Fine-tuning MidJourney Image Outputs with ChatGPT

By Laurynas Ramanauskas 5 min read
Fine-tuning MidJourney Image Outputs with ChatGPT

MidJourney is great at vibes, but not details.

You might get the mood right, the camera angle spot-on, the colors exactly how you pictured them. But then the model gives your subject an extra finger. Or the lighting looks like it came from five different suns. You end up rerolling the prompt over and over, trying to guide it back toward what you wanted in the first place.

That’s where ChatGPT, especially with GPT-4o, becomes a shortcut. You can drop the image in, tell it what’s wrong, and ask it to adjust it to fix the issues. It’s fast, and more often than not, it gets you much closer on the next try.

Let’s Walk Through a Real Use Case

To make this less abstract, I’ll show you a real example of a DJ mid-performance that I was working on. 

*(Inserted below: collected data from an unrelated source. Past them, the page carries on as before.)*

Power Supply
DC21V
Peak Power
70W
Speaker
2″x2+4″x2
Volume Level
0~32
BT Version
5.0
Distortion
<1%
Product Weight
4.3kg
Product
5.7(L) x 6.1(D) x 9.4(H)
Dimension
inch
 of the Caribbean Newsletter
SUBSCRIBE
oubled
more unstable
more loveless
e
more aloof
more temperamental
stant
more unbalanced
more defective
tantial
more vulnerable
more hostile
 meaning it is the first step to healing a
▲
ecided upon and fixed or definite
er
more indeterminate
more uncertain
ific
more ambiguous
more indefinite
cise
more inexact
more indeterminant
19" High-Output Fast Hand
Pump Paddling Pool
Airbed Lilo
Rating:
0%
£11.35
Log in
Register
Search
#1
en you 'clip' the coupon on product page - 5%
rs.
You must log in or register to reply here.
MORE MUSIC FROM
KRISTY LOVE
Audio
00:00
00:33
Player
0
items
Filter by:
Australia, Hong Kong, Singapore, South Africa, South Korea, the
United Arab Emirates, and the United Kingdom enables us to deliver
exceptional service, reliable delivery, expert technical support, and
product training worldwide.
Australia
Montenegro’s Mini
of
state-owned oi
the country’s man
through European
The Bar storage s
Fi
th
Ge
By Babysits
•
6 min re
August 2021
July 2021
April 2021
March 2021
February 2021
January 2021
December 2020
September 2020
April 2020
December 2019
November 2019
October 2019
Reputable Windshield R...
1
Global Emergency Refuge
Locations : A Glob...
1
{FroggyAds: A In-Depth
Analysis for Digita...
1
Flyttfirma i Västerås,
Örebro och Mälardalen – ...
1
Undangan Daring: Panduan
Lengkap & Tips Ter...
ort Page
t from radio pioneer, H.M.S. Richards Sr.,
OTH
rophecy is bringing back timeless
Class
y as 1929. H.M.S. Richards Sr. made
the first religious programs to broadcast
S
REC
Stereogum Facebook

The first version from MidJourney had a strong visual identity. It looked like a promo photo you’d see in a club lineup poster. From a quick glance everything feels right, but taking a closer look showcased its deficiencies. His headphones disappeared in the middle of his head and his hands are missing fingers.

Here’s how the conversation with ChatGPT went:

1st prompt: “First of all the DJ is wearing botched headphones. I want you to put actual headphones on the DJ that have a cable which goes to the DJ equipment.”

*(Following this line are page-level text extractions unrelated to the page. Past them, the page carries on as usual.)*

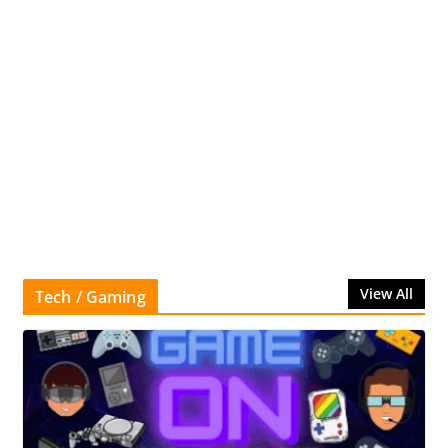
View All
Tech / Gaming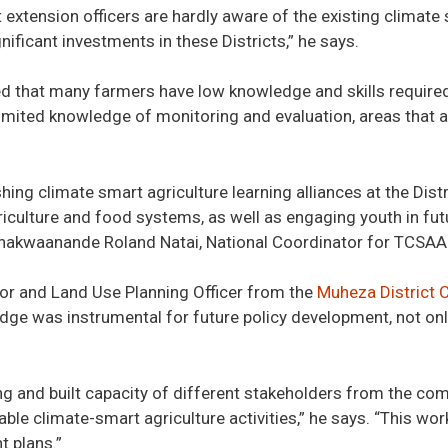
extension officers are hardly aware of the existing climate 
gnificant investments in these Districts,” he says.
ed that many farmers have low knowledge and skills required
ited knowledge of monitoring and evaluation, areas that are
hing climate smart agriculture learning alliances at the Distr
iculture and food systems, as well as engaging youth in fut
kwaanande Roland Natai, National Coordinator for TCSAA a
ator and Land Use Planning Officer from the
Muheza District 
ge was instrumental for future policy development, not only
 and built capacity of different stakeholders from the comm
ble climate-smart agriculture activities,” he says. “This wor
t plans.”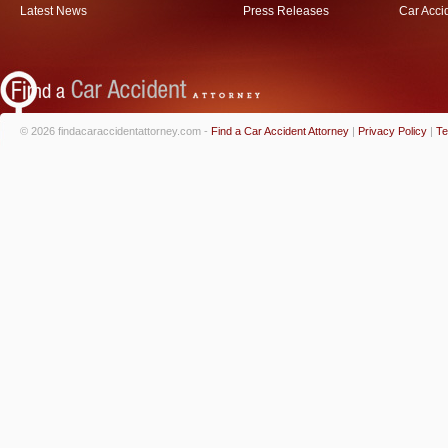
Latest News
Press Releases
Car Acci
© 2026 findacaraccidentattorney.com -
Find a Car Accident Attorney
|
Privacy Policy
|
Te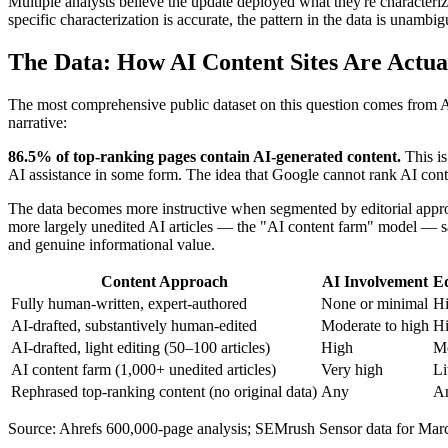
Multiple analysts believe the update deployed what they're characteriz
specific characterization is accurate, the pattern in the data is unam
The Data: How AI Content Sites Are Actua
The most comprehensive public dataset on this question comes from Ah
narrative:
86.5% of top-ranking pages contain AI-generated content.
This is
AI assistance in some form. The idea that Google cannot rank AI content
The data becomes more instructive when segmented by editorial approa
more largely unedited AI articles — the "AI content farm" model — sa
and genuine informational value.
Content Approach
AI Involvement
Ed
Fully human-written, expert-authored
None or minimal
H
AI-drafted, substantively human-edited
Moderate to high
H
AI-drafted, light editing (50–100 articles)
High
Mo
AI content farm (1,000+ unedited articles)
Very high
Li
Rephrased top-ranking content (no original data)
Any
A
Source: Ahrefs 600,000-page analysis; SEMrush Sensor data for Marc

The model added realistic headphones and even gave them a cable that connected naturally to the mixer. This was a big step up already, and it anchored the image in reality. It’s quite impressive that I didn’t need to prompt it to fix the finger issue, ChatGPT fixed it itself.

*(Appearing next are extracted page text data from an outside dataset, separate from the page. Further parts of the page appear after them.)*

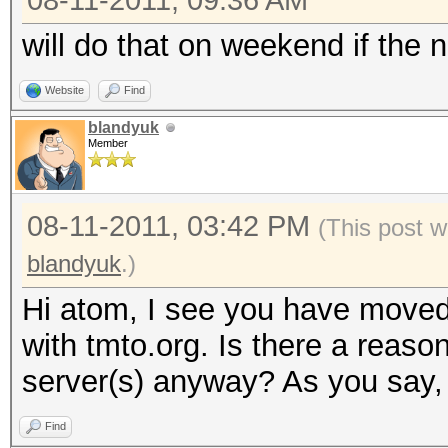
08-11-2011, 09:36 AM
will do that on weekend if the n
Website
Find
blandyuk
Member
08-11-2011, 03:42 PM
(This post w
blandyuk
.)
Hi atom, I see you have moved
with tmto.org. Is there a reaso
server(s) anyway? As you say, 
Find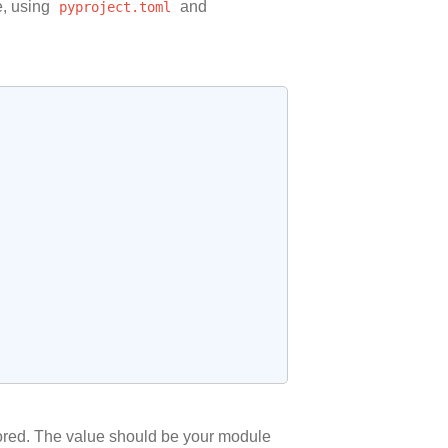
e, using
pyproject.toml
and
nored. The value should be your module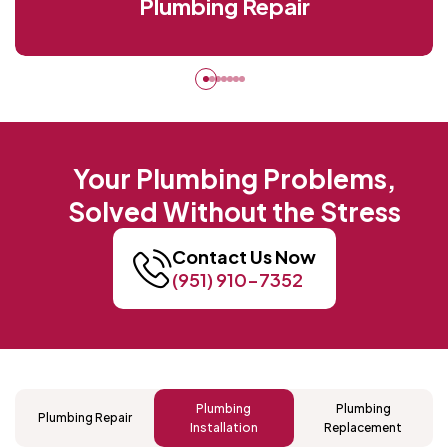
Plumbing Repair
Your Plumbing Problems,
Solved Without the Stress
Contact Us Now
(951) 910-7352
Plumbing
Plumbing
Plumbing Repair
Installation
Replacement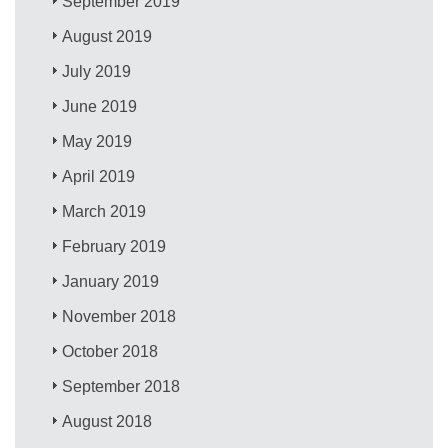
September 2019
August 2019
July 2019
June 2019
May 2019
April 2019
March 2019
February 2019
January 2019
November 2018
October 2018
September 2018
August 2018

However, it introduced a very “plasticky” feeling to the image, as the photorealistic effects such as ISO grain and depth of field blur disappeared. I needed to fix that.2nd prompt: “Add grain to this image so it looks very similar to the original image I’ve uploaded.”

But ChatGPT gave me way too much grain. It looked like someone dumped an 80% noise filter across the whole thing. The style was gone. It felt too harsh.

3rd prompt: “It’s a bit too grainy. Can you tone it down a little bit?”

This time it backed off. The texture got better, but everything was still in focus, which makes it feel like a 3D render.

4th prompt: “Now can you add depth of field/lens blur so the DJ equipment is gradually blurred towards the camera?”

I wanted the image to feel more realistic like it was taken with a cameral lens with a wide aperture. It completely missed this time and added blur which looked super unrealistic, like someone just plopped a layer with a background blur effect applied on top of the picture.

5th prompt: “I feel like it’s gaussian blur, not lens blur. Can you fix it?”

This seemed to have fixed it. This is where specificity helps. If you have at least surface level understanding of photography, being specific about what you want without writing three paragraphs of prompts works better. What it did however, is introduce pixelation which made the image look unrealistic again. A simple prompt to fix it worked.

6th prompt: “The blur you added introduced weird pixelation, could you fix it?”

Finally, it got there. The final version had realistic focus, a believable sense of depth, and detail where it mattered. It wasn’t perfect, but it was close enough to use it.

And we have our final image. It’s not perfect, but guess what, photorealistic images aren’t either.This kind of iterative back-and-forth might sound slow, but it took less than five minutes. The best advice I can give is to use these formulas: “this looks weird, add/remove this” and “okay, try this instead.”

Why This Works So Well

ChatGPT understands structure. It’s not just guessing how a body should look. It’s trained on massive amounts of visual and anatomical context. So when it sees something that looks off, it can suggest ways to clean it up without killing the mood of the original image.

The workflow is simple:

  1. Generate your image in MidJourney
  2. If something’s broken (hands, posture, lighting, etc), download the image
  3. Upload it into ChatGPT with a short message about what feels off
  4. Iterate on the generation subtly.

Repeat as needed.

Things to Watch Out For

Like any workflow hack, there are a few quirks. Here’s what to expect.

1. ChatGPT can flatten the image style

Sometimes the improved version loses the little bits of charm – such as grain, depth of field, or lens glow. You can fix that by asking for things like “soft film grain” or “shallow lens blur;” if you forget, you might get something that feels too clean.

2. Don’t keep poking the same prompt

If it doesn’t work after a couple of tries, open a new chat and explain it again. Clean prompts work better than patched-up ones. You’ll get better results starting fresh than trying to edit a broken prompt over and over.

3. Specific is good until it isn’t

If you try to over-control the outcome with a wall of description, the model gets confused. Try to fix one or two things at a time, and leave enough breathing room for the image to evolve naturally.

Final Thoughts

This workflow doesn’t replace your creativity. It just helps shape it into something more reliable. MidJourney creates the spark. ChatGPT helps you fine-tune it.

The next time your image is close but not quite right, drop it into ChatGPT and have a quick conversation about what went wrong. Chances are, the next version will be the one you were actually trying to make in the first place.